• **Work request**:
Within the records below, find each line with the word "Zappa" and copy it out.

• **Modification records**:
● ● ● ● ●

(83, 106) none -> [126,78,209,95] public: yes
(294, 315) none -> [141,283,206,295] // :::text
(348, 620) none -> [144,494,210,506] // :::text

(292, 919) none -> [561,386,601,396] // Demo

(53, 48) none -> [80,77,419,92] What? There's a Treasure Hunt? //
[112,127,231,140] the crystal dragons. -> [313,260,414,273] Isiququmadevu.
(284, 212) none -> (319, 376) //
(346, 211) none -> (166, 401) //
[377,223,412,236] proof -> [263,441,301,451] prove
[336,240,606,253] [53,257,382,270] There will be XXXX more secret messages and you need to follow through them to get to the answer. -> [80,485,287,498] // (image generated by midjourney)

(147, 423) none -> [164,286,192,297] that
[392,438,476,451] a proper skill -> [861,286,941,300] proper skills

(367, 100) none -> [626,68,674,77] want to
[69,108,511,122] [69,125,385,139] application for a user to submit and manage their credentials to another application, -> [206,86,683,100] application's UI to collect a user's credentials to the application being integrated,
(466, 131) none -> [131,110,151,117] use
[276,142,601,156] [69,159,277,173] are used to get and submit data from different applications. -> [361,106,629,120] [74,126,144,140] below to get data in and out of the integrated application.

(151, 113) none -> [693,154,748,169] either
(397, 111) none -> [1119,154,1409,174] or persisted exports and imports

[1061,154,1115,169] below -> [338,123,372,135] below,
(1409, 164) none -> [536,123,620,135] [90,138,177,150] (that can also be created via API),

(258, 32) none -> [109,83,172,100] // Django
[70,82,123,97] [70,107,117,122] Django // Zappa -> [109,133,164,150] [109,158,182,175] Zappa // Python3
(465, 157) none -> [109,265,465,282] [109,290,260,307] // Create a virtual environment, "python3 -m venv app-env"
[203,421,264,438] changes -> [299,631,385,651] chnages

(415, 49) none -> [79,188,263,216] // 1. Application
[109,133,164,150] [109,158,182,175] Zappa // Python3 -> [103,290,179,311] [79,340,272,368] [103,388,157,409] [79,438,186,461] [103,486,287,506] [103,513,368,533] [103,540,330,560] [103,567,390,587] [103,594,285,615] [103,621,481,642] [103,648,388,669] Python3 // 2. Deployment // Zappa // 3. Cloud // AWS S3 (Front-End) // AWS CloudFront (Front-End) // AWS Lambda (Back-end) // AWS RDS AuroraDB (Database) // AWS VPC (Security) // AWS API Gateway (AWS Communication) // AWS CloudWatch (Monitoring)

● ● ● ● ●

• **Written response**:
[70,82,123,97] [70,107,117,122] Django // Zappa -> [109,133,164,150] [109,158,182,175] Zappa // Python3
[109,133,164,150] [109,158,182,175] Zappa // Python3 -> [103,290,179,311] [79,340,272,368] [103,388,157,409] [79,438,186,461] [103,486,287,506] [103,513,368,533] [103,540,330,560] [103,567,390,587] [103,594,285,615] [103,621,481,642] [103,648,388,669] Python3 // 2. Deployment // Zappa // 3. Cloud // AWS S3 (Front-End) // AWS CloudFront (Front-End) // AWS Lambda (Back-end) // AWS RDS AuroraDB (Database) // AWS VPC (Security) // AWS API Gateway (AWS Communication) // AWS CloudWatch (Monitoring)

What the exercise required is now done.